Many fans of The Last of Us (both the video game and the TV show) have often argued that elements of the storyline draw inspiration from The Road by Cormac McCarthy. This book takes place in a post-apocalyptic United States. A man and his son decide to travel down a road with no goal other than to survive. While there aren’t any deadly cordyceps in this book, the people in this story are more terrifying than any kind of monster. This book was adapted for the big screen in 2009. You can check out The Road movie too!

On the topic of roads, imagine waking up to your loved one sleepwalking. You can’t wake them up and they won’t speak. They begin walking in the direction of an unknown destination with a herd of other sleepwalkers from across the country. In Wanderers by Chuck Wendig, no one knows what’s happening to these mysterious sleepwalkers, but this seems to become a bigger problem when a violent militia plan to exterminate them. Those who are awake have no choice but to follow the herd of their loved ones to an unknown destination in hopes they can protect them from the dangers that are ahead.  

What Moves the Dead by T. Kingfisher is a retelling of Edgar Allan Poe’s The Fall of the House of Usher. When a soldier rushes to the bedside of a dying old friend, things are not what they seem. Upon their arrival, they find a myriad of fungus growing all over the home, a creepy lake and zombie animal sightings accompanied by strange occurrences. To say there are many moving parts to this book would be an understatement. If you have a love for modernized gothic literature and fungus, this one is for you.

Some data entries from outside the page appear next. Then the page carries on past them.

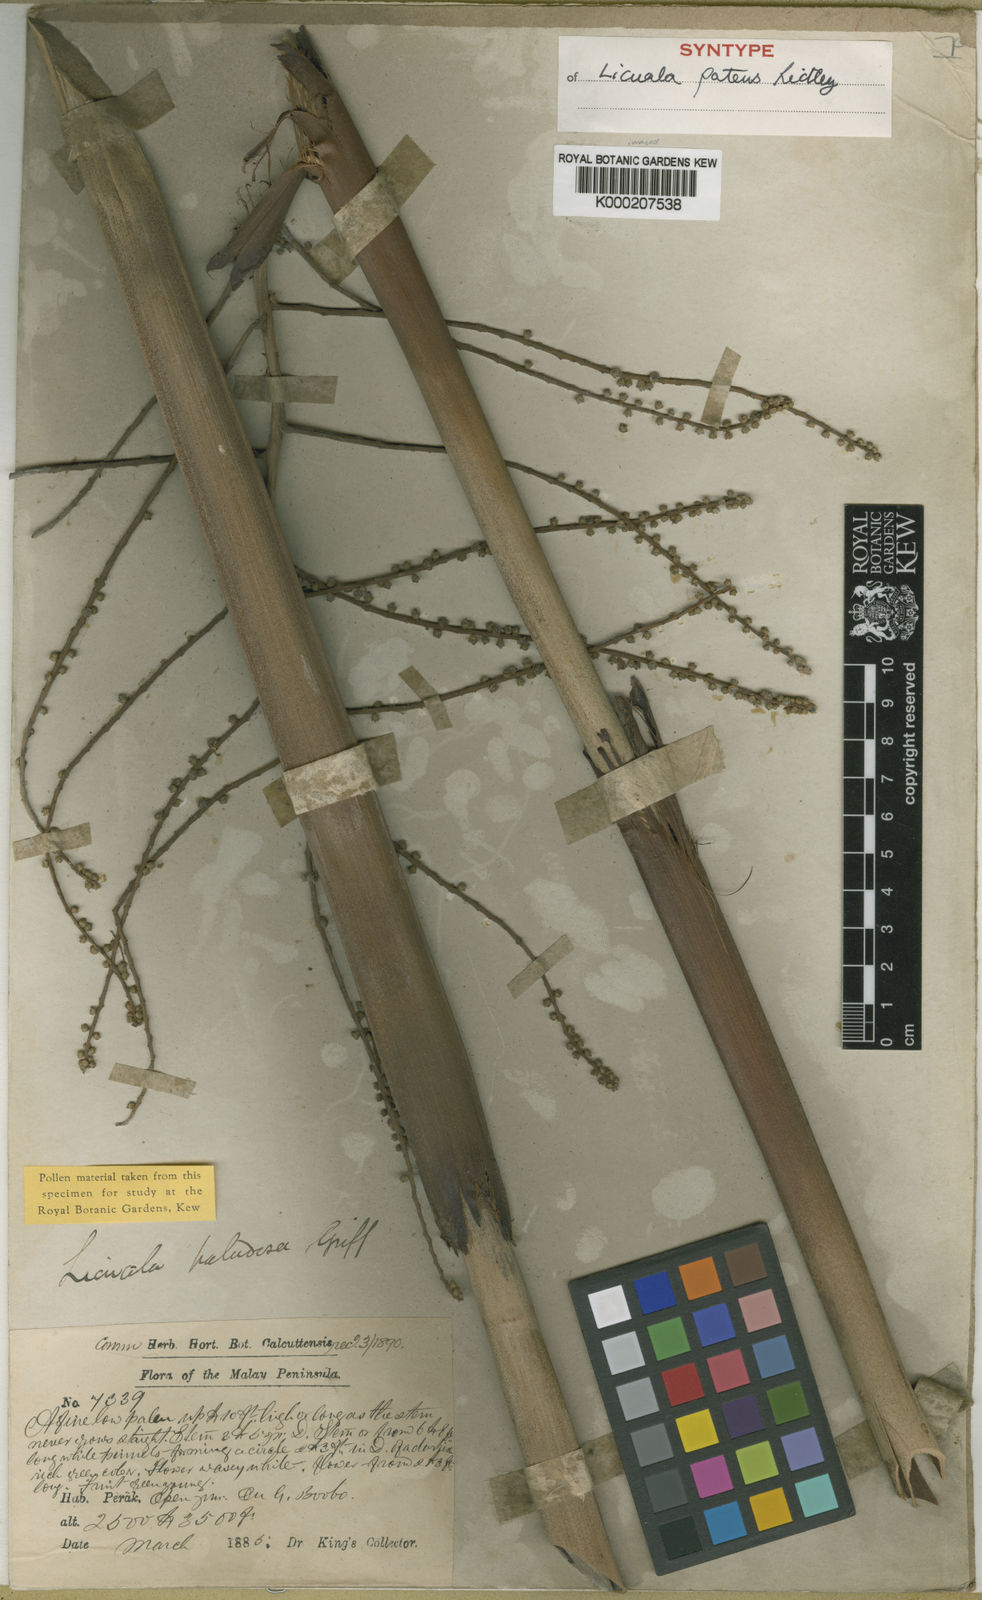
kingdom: Plantae
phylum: Tracheophyta
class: Liliopsida
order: Arecales
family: Arecaceae
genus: Licuala
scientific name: Licuala patens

The idea of mind-controlling cordyceps can be anxiety inducing, so here’s a book to learn about how fascinating fungus is!  Entangled Life by Merlin Sheldrake talks about the science behind fungus and how they help us maintain so many types of ecosystems. Aside from eating types of fungus in cuisine, we can thank fungus for the finer things in life like beer and modern medicine. In this book, you’ll find that not all fungus is scary and that several kinds of fungus are foundational to parts of our everyday lives.

What will you be reading while you wait for the next season?